Can you imagine having a specialized module with the specific to your code base used refined with the feedback and improvement of everyone who uses it, then the general AI testing that same feedback across other similarly specialized modules and vice versa? That just seems a much more practical way to advance specific progress to me.

2 Likes

An idea I’m currently experimenting with, though I can’t say yet if it consistently works, would be interesting to test with the help of others.

I let GPT create a construction guide for a piece of code and insert it into a comment block at the very beginning. It contains everything the code is supposed to implement, with the instruction that this is GPT’s memory and that these instructions MUST always be used and updated during the error correction process.

The question then is whether GPT also destroys this construction list. One should save code from time to time locally in the process.

I find that GPT, in its current version, is not strong enough to really help efficiently with programming. The error correction cycles are simply too many, and there are too many bugs in the code development process, even for very simple and short codes. These try-and-error cycles are exactly what one wants to avoid with an LLM.

1 Like

Honestly sometimes gpt is like a dog with a stick too wide to get through the door. It keeps banging on the door, and doesn’t look at the problem from another angle - even when you ask it “can do it this way”?

2 Likes

This is a great enhancement for one of the primary use cases - creating structured written materials. With the old version I usually found myself wanting to correct sections of the output but reprompting wouldn’t work or be much slower than just quickly editing it myself. Now this is seamlessly integrated – well done!

Two feature requests that came from my very first session of “co-authoring” a learning module on a particular topic:

  1. “read aloud” option for the selected text section.
  2. a quickbutton that basically prompts “execute this prompt” over the selected text. I find myself asking it to inject new content sections. Currently I then write the prompt into the canvas, then select it and then again type “do this” or “execute this prompt” or similar. so a quickbutton for processing the selected text like a prompt would be awesome!

Thanks again for this great enhancement.

2 Likes

Been using it extensively but for multidocuments it’s very buggy.
System titles cant be changed, Files cannot be deleted archived.
Canvas files are made whenever it feels like it, even when asking not to.
Putting them in lockdown/readonly helps constant creation and editing without any reason, but also not watertight.
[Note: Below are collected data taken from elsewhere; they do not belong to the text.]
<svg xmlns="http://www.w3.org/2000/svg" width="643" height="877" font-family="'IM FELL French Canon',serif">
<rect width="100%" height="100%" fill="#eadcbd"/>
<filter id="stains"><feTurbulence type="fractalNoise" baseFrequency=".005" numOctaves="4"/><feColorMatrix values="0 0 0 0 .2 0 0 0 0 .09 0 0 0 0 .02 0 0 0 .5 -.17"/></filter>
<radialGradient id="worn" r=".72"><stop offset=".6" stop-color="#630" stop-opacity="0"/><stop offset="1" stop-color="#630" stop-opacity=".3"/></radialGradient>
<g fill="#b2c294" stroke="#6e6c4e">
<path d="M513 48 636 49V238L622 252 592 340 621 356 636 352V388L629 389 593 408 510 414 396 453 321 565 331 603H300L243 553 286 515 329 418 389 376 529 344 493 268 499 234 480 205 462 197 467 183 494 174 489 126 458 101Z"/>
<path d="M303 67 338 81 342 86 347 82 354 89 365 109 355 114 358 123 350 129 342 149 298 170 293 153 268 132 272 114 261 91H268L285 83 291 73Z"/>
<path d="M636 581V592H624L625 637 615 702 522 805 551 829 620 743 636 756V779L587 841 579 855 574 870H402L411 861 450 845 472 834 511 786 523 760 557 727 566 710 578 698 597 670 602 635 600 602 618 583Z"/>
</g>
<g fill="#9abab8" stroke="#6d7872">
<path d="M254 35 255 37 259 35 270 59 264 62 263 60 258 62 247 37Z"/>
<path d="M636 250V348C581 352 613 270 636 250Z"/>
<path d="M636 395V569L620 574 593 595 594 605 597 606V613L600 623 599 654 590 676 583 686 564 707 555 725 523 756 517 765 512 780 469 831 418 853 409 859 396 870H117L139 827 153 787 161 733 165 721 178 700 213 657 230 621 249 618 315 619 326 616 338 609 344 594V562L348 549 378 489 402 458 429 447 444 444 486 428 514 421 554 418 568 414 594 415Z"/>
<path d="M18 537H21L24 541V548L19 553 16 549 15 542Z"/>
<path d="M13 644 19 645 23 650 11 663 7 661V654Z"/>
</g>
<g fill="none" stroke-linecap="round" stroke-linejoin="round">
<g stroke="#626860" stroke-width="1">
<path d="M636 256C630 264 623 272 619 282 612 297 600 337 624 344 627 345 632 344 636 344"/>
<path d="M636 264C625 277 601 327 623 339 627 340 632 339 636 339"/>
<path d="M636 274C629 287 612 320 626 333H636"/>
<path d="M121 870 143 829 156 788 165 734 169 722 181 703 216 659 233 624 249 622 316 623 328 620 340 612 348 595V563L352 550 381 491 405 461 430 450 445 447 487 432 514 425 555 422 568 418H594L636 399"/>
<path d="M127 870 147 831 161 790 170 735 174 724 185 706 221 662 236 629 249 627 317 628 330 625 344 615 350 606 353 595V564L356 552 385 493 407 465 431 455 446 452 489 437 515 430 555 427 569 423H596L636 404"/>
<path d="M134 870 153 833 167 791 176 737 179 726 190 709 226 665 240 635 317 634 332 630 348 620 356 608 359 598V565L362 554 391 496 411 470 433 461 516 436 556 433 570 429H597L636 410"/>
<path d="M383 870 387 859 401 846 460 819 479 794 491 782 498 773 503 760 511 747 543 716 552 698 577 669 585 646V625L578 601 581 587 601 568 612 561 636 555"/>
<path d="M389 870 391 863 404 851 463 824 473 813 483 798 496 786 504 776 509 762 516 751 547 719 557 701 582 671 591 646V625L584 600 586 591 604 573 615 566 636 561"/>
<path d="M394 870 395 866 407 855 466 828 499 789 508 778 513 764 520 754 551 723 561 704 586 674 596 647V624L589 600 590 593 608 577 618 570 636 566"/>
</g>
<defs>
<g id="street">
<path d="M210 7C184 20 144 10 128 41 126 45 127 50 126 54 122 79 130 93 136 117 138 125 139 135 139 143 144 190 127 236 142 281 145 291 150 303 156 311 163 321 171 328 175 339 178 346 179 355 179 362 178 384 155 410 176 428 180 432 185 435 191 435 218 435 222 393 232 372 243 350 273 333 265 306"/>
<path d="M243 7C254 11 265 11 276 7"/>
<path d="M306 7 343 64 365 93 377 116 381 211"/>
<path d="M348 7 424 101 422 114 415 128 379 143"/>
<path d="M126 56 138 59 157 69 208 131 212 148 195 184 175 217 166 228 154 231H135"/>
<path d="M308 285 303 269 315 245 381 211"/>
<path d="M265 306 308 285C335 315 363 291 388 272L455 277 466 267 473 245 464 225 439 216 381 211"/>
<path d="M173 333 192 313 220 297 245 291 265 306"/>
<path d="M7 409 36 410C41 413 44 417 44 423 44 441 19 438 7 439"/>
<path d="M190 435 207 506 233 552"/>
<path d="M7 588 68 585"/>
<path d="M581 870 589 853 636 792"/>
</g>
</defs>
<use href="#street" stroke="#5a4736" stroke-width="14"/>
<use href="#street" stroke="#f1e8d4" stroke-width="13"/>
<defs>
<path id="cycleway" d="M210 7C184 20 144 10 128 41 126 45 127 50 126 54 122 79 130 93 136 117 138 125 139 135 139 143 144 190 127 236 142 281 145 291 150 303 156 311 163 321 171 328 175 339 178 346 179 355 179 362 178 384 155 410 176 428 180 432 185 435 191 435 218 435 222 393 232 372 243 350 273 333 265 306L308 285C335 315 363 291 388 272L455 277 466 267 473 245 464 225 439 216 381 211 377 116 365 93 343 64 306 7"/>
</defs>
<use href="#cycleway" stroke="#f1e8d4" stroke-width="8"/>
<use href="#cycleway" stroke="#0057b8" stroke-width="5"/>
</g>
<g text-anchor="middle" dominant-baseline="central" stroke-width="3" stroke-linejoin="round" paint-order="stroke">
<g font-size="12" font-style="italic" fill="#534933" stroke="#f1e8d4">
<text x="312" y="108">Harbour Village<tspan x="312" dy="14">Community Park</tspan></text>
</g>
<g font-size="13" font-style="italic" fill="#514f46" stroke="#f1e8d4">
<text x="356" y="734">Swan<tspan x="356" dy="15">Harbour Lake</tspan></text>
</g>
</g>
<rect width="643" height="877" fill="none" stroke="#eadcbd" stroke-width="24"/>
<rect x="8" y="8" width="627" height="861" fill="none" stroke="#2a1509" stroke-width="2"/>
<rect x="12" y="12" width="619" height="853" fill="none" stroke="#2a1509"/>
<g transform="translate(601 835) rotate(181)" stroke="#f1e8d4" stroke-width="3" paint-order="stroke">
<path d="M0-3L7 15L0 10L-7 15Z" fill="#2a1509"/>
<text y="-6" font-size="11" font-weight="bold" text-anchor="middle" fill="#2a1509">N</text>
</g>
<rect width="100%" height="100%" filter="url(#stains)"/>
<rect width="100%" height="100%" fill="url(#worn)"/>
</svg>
Versioning is nice, but edit comparisons are missing, adjustments after creation is practically impossible, it loops immediatly after inline edit requests, and inchat less, but most of the time, clear the whole canvas, say your cleared it totally and start from scratchs works, but surely surpasses the concept.
Also in canvas session you need to constantly ask to not create canvas files after any question or suggestion. You also need to be able to turn updates of specific and/or all canvasses OFF and incl. creation of new canvasses.
At some points, it just started duplicating existing canvasses, from the chat just in conversations, And beware if you have an open canvas window, your chat is not available to do anything else than create new ones of failing any inline changes.
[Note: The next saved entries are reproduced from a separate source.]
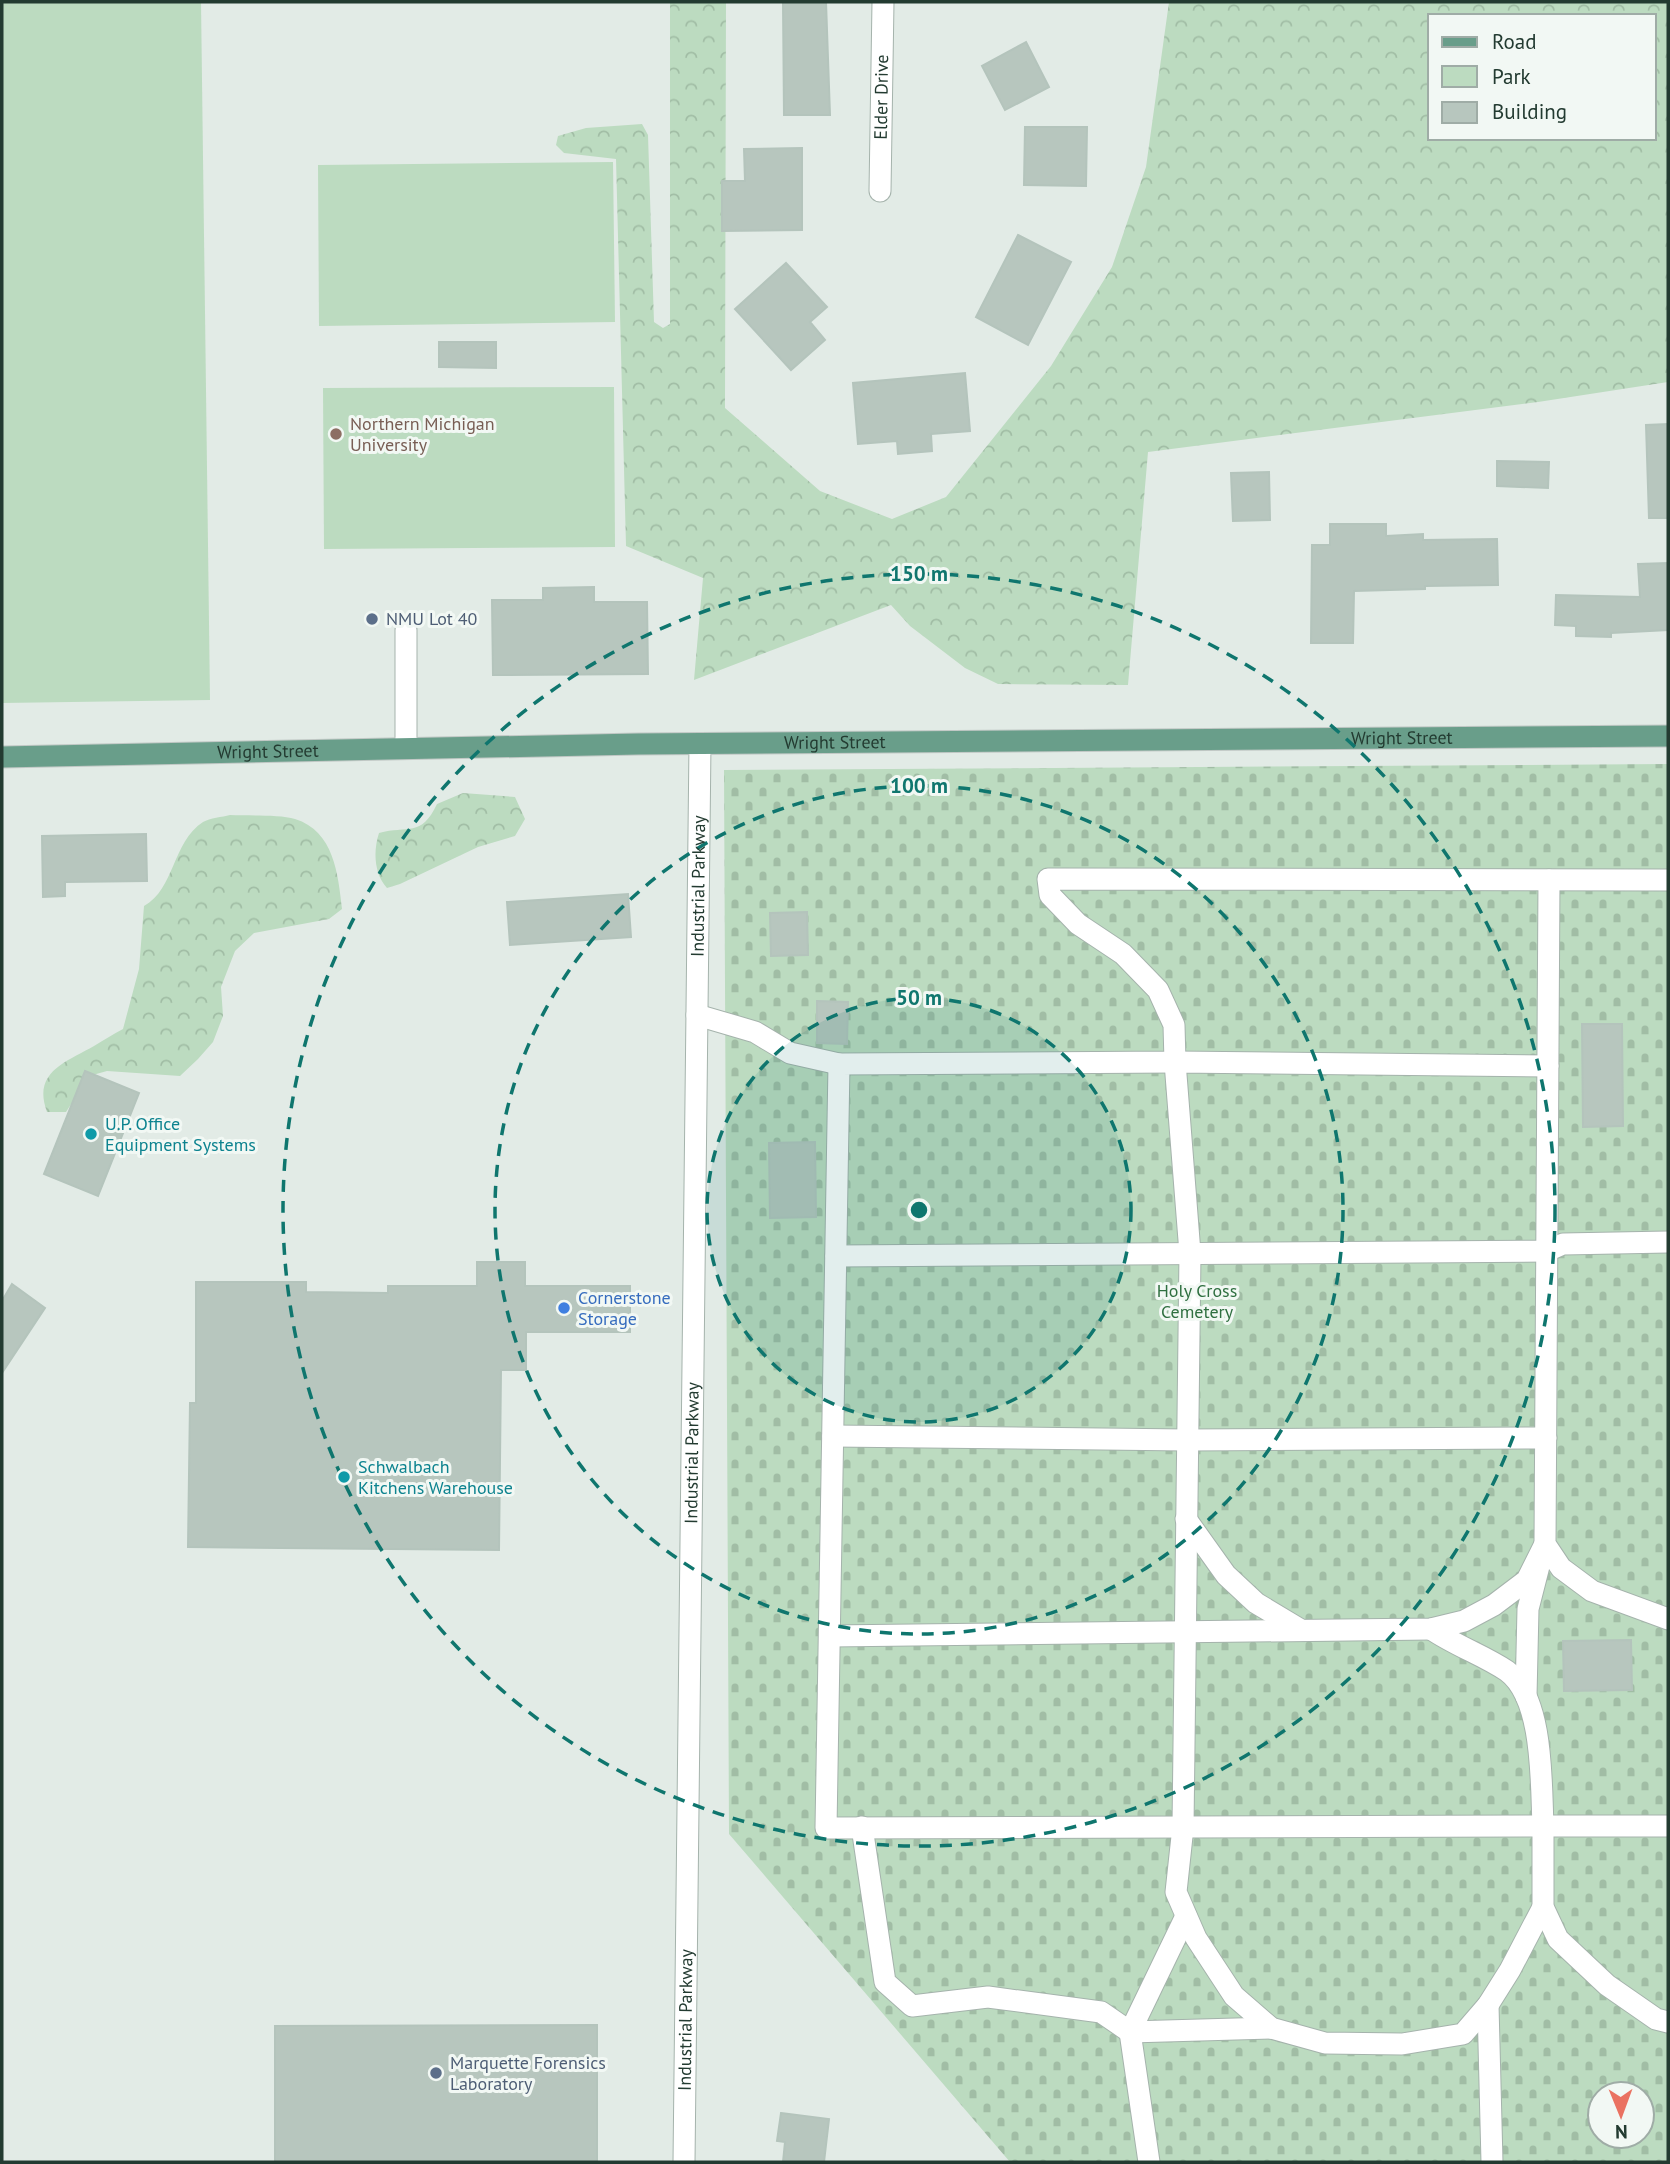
<svg xmlns="http://www.w3.org/2000/svg" width="1670" height="2164" viewBox="0 0 1670 2164" font-family="'PT Sans',sans-serif">
	<style>
		.green { fill: #bcdbc0 }
		.forest { fill: url(#forest-crowns); fill-rule: evenodd }
		.cemetery { fill: url(#cemetery-stones); fill-rule: evenodd }
		.building { fill: #b7c6be; stroke: #b4c4bc; stroke-width: 2 }
		.lines { fill: none; stroke-linecap: round; stroke-linejoin: round }
		.minor-casing { stroke: #a5b3ac; stroke-width: 23 }
		.major-casing { stroke: #c1c8c5; stroke-width: 23 }
		.minor { stroke: #fff; stroke-width: 21 }
		.major { stroke: #699e8a; stroke-width: 21 }
		.ring { fill: none; stroke: #0f766e; stroke-width: 3.5; stroke-dasharray: 12 9 }
		.education-dot { fill: #8d6e63; stroke: #f2f8f4; stroke-width: 2.5 }
		.service-dot { fill: #5c6f8a; stroke: #f2f8f4; stroke-width: 2.5 }
		.culture-dot { fill: #0f9aa8; stroke: #f2f8f4; stroke-width: 2.5 }
		.shop-dot { fill: #3f7fe0; stroke: #f2f8f4; stroke-width: 2.5 }
		.labels { text-anchor: middle; stroke-width: 6; stroke-linejoin: round; paint-order: stroke }
		.street-label { font-size: 18px; fill: #233b31; stroke: #f2f8f4 }
		.education-label { font-size: 18px; fill: #785e54; stroke: #f2f8f4; text-anchor: start }
		.service-label { font-size: 18px; fill: #4e5e75; stroke: #f2f8f4; text-anchor: start }
		.culture-label { font-size: 18px; fill: #0d838f; stroke: #f2f8f4; text-anchor: start }
		.park-label { font-size: 18px; fill: #2f6f40; stroke: #f2f8f4 }
		.shop-label { font-size: 18px; fill: #366cbe; stroke: #f2f8f4; text-anchor: start }
		.centre { fill: #0f766e; stroke: #f2f8f4; stroke-width: 3.5 }
		.ring-label { font-size: 21px; text-anchor: middle; font-weight: bold; fill: #0f766e; stroke: #f2f8f4; stroke-width: 6; stroke-linejoin: round; paint-order: stroke }
	</style>
	<defs>
		<pattern id="forest-crowns" width="20" height="18" patternUnits="userSpaceOnUse" patternTransform="scale(1.75)"><rect width="20" height="18" fill="#bcdbc0"/><path d="M2 6a3 3 0 1 1 6 0M12 15a3 3 0 1 1 6 0" fill="none" stroke="#a1bda5"/></pattern>
		<pattern id="cemetery-stones" width="16" height="16" patternUnits="userSpaceOnUse" patternTransform="scale(1.75)"><rect width="16" height="16" fill="#bcdbc0"/><path d="M2 7V4a2 2 0 0 1 4 0v3zM10 15v-3a2 2 0 0 1 4 0v3z" fill="#a1bda5"/></pattern>
	</defs>
	<rect width="100%" height="100%" fill="#e2ebe6"/>
	<g class="green">
		<path d="M2,2H201L210,700L2,703Z"/>
		<path d="M613,162L615,322L319,326L318,165Z"/>
		<path d="M614,387L615,547L324,549L323,388Z"/>
	</g>
	<g class="forest">
		<path d="M670,2H726L725,408L820,491L892,519L946,497L1051,366L1112,267L1146,167L1169,2H1668V382L1538,402L1148,452L1128,685L998,684L965,668L910,626L891,605L694,680L703,578L626,546L616,159L564,153L556,145L558,136L586,128L642,124L648,135L654,322L663,328L670,324ZM1430,16H1654V138H1430Z"/>
		<path d="M463,793L515,797L525,819L515,836L478,847L400,884L387,888C374,874 373,851 379,833C408,825 421,838 437,804Z"/>
		<path d="M230,815C248,816 279,814 295,819C334,831 338,874 342,909L329,919L254,933L235,951L221,987L223,1016L213,1042L198,1059L180,1076L107,1071L89,1076L66,1112H47C32,1072 66,1062 94,1046C104,1040 113,1034 123,1029L139,969L144,906C175,889 172,842 203,822C210,818 222,817 230,815Z"/>
	</g>
	<path class="cemetery" d="M1668,764V2162H1010L729,1834L724,770ZM1600,2094H1642V2136H1600Z"/>
	<g class="building">
		<path d="M783,2H826L830,115H784Z"/>
		<path d="M1026,42L1049,87L1005,110L982,66Z"/>
		<path d="M1025,127H1087L1086,186L1024,185Z"/>
		<path d="M802,148V230L722,231V181H745L744,149Z"/>
		<path d="M1018,235L1071,262L1028,345L976,317Z"/>
		<path d="M786,263L827,307L810,322L825,340L791,370L735,309Z"/>
		<path d="M439,342H496V368L439,367Z"/>
		<path d="M965,373L970,431L931,434L932,451L898,454L897,441L858,444L853,383Z"/>
		<path d="M1668,424V518H1649L1646,425Z"/>
		<path d="M1497,461L1549,462L1548,488L1497,486Z"/>
		<path d="M1269,472L1270,520L1233,521L1231,473Z"/>
		<path d="M1330,524H1386V536L1423,534V540L1497,539L1498,585L1425,586V589L1354,591L1353,643H1311L1312,545H1330Z"/>
		<path d="M1668,563V630L1611,633V637L1576,636V626L1555,625L1556,595L1640,597L1638,564Z"/>
		<path d="M594,587V602H647L648,674L493,675L492,600H543V588Z"/>
		<path d="M146,834L147,881L65,882V896L43,897L42,836Z"/>
		<path d="M628,894L631,937L510,945L507,902Z"/>
		<path d="M807,912L808,955L771,956L770,913Z"/>
		<path d="M817,1001L848,1002L847,1044L817,1043Z"/>
		<path d="M1582,1024H1622L1623,1126L1583,1127Z"/>
		<path d="M85,1071L139,1093L98,1196L44,1174Z"/>
		<path d="M815,1142L816,1217L770,1218L769,1143Z"/>
		<path d="M477,1262H525V1286H630V1332H526V1370H501L499,1550L188,1547L190,1403H196V1282H306V1292L388,1293V1286H477Z"/>
		<path d="M12,1284L45,1308L2,1373V1301Z"/>
		<path d="M1631,1640L1632,1690L1564,1691L1563,1641Z"/>
		<path d="M597,2025V2162H275V2026Z"/>
		<path d="M781,2113L829,2119L824,2162H783L785,2142L777,2141Z"/>
	</g>
	<g class="lines">
		<g class="minor-casing">
			<g id="minor">
				<path id="s1" d="M880,191L883,2"/>
				<path d="M406,630V748"/>
				<path d="M1549,880L1545,1544L1561,1568L1592,1591L1668,1619"/>
				<path d="M1668,880L1048,879L1050,895L1078,924L1123,954L1158,990L1174,1025L1175,1062L839,1064L826,1828L1543,1826V1907L1558,1939L1607,1985L1656,2019L1668,2022"/>
				<path d="M697,1015L755,1032L790,1053L839,1064"/>
				<path d="M836,1256L1547,1251L1563,1244L1668,1242"/>
				<path d="M833,1436L1187,1440L1546,1438"/>
				<path d="M1186,1519L1226,1575L1256,1603L1301,1630"/>
				<path d="M1431,1629C1456,1646 1483,1655 1507,1671C1544,1698 1541,1784 1543,1826H1668"/>
				<path d="M830,1636L1431,1629L1464,1621L1494,1605L1527,1580L1545,1544"/>
				<path d="M1526,1696L1528,1609L1539,1566"/>
				<path d="M862,1827L885,1982L912,2006L988,1997L1101,2012L1130,2032L1271,2028"/>
				<path d="M1543,1907L1510,1970L1488,2005L1463,2034L1402,2044L1325,2043L1271,2028L1234,1996L1196,1938L1176,1892L1183,1827L1190,1253L1175,1062L1548,1066"/>
				<path d="M1488,2005L1492,2162"/>
				<path id="s2" d="M684,2162L700,744"/>
				<path d="M1149,2162L1130,2032L1186,1916"/>
			</g>
		</g>
		<g class="major-casing">
			<g id="major">
				<path id="s3" d="M2,757L638,744L1668,736"/>
			</g>
		</g>
		<use href="#minor" class="minor"/>
		<use href="#major" class="major"/>
	</g>
	<circle cx="919" cy="1210" r="212" fill="#0f766e" fill-opacity=".12"/>
	<g class="ring">
		<circle cx="919" cy="1210" r="212"/>
		<circle cx="919" cy="1210" r="424"/>
		<circle cx="919" cy="1210" r="636"/>
	</g>
	<circle class="education-dot" cx="336" cy="434" r="7"/>
	<g class="service-dot">
		<circle cx="372" cy="619" r="7"/>
		<circle cx="436" cy="2073" r="7"/>
	</g>
	<g class="culture-dot">
		<circle cx="91" cy="1134" r="7"/>
		<circle cx="344" cy="1477" r="7"/>
	</g>
	<circle class="shop-dot" cx="564" cy="1308" r="7"/>
	<g class="labels">
		<g class="street-label">
			<text dy="6" stroke="none"><textPath href="#s1" startOffset="94">Elder Drive</textPath></text>
			<text dy="6" stroke="none"><textPath href="#s3" startOffset="1400">Wright Street</textPath></text>
			<text dy="6" stroke="none"><textPath href="#s3" startOffset="833">Wright Street</textPath></text>
			<text dy="6" stroke="none"><textPath href="#s3" startOffset="266">Wright Street</textPath></text>
			<text dy="6" stroke="none"><textPath href="#s2" startOffset="1276">Industrial Parkway</textPath></text>
			<text dy="6" stroke="none"><textPath href="#s2" startOffset="709">Industrial Parkway</textPath></text>
			<text dy="6" stroke="none"><textPath href="#s2" startOffset="142">Industrial Parkway</textPath></text>
		</g>
		<g class="education-label">
			<text x="350" y="430">Northern Michigan<tspan x="350" dy="21">University</tspan></text>
		</g>
		<g class="service-label">
			<text x="386" y="625">NMU Lot 40</text>
			<text x="450" y="2069">Marquette Forensics<tspan x="450" dy="21">Laboratory</tspan></text>
		</g>
		<g class="culture-label">
			<text x="105" y="1130">U.P. Office<tspan x="105" dy="21">Equipment Systems</tspan></text>
			<text x="358" y="1473">Schwalbach<tspan x="358" dy="21">Kitchens Warehouse</tspan></text>
		</g>
		<g class="park-label">
			<text x="1197" y="1297">Holy Cross<tspan x="1197" dy="21">Cemetery</tspan></text>
		</g>
		<g class="shop-label">
			<text x="578" y="1304">Cornerstone<tspan x="578" dy="21">Storage</tspan></text>
		</g>
	</g>
	<circle cx="919" cy="1210" r="10" class="centre"/>
	<g class="ring-label">
		<text x="919" y="581">150 m</text>
		<text x="919" y="793">100 m</text>
		<text x="919" y="1005">50 m</text>
	</g>
	<rect width="1670" height="2164" fill="none" stroke="#233b31" stroke-width="7"/>
	<rect x="1428" y="14" width="228" height="126" fill="#f2f8f4" stroke="#9faca6" stroke-width="2"/>
	<rect x="1442" y="37" width="35" height="10" fill="#699e8a" stroke="#9faca6" stroke-width="2"/>
	<text x="1492" y="49" font-size="21" fill="#233b31">Road</text>
	<rect x="1442" y="66" width="35" height="21" fill="#bcdbc0" stroke="#9faca6" stroke-width="2"/>
	<text x="1492" y="84" font-size="21" fill="#233b31">Park</text>
	<rect x="1442" y="102" width="35" height="21" fill="#b7c6be" stroke="#9faca6" stroke-width="2"/>
	<text x="1492" y="119" font-size="21" fill="#233b31">Building</text>
	<g transform="translate(1621 2115) rotate(179)"><circle r="33" fill="#f2f8f4" stroke="#9faca6" stroke-width="2"/>
	<path d="M0-5L12 26L0 18L-12 26Z" fill="#ea7261"/>
	<text y="-10" font-size="19" font-weight="bold" text-anchor="middle" fill="#233b31">N</text>
	</g>
</svg>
Apart from that, the fact i cant even get a single download anymore generated, let alone a zip file, even if it can and seldom is able to zip.
I’m currently only able to use 4o and 4o canvas, accepting the only extraction method of md and json is by forcing it to use a code window and copy manually.
Am I the only one here pushing and testing this intense or am i doing something wrong? Very interested in other peoples experience the last few days with canvas and 4o.

It is still very immature. And it needs a special trained LLM for coding, not the universal ChatGPT.
It helped me a bit, but in the same time it is a source for frustration.